Secondly, the modern American medical schedule makes no sense to most laypersons, and even to the majority of providers because at its very base, built in the seventies, is the phrase “usual and customary”. Insurance companies have negotiated on a fractional multiple of this for many contracts that are now close to half a century old. Every time the fraction decreases from the insurance company side, the provider increases the fee schedule, and in the end the desired result on both sides is a small increase. This is invisible to patients until they have to pay some proportion of the rate as part of a percentage copay, fixed deductible, or all of it if they have no discount at all. Both are much more recent developments within the last two decades. Undoing this contractual tangle is financially risky to any hospital or provider, and the insurers know it.

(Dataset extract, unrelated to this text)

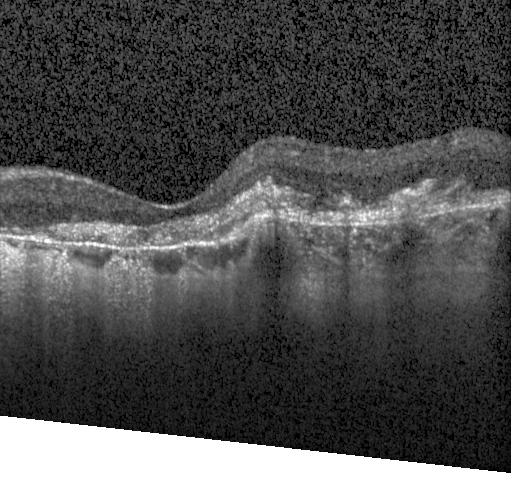

Retinal OCT cross-section. Spectral-domain OCT. Macular scan. Finding: choroidal neovascularization.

Thirdly, there has been a proliferation of wonderful but expensive medical technologies that have a lot of patient demand without a solid understanding of the true long term benefit. Except for individuals that are so financially secure as to functionally be completely self insured, most patients are part of some sort of insurance cost sharing pool, whereby any one high cost patient reduces the funds available to the rest of the pool. The easy solution is to raise rates in the following year, thus driving out some lower risk individuals, and decreasing the pool size while increasing pool risk.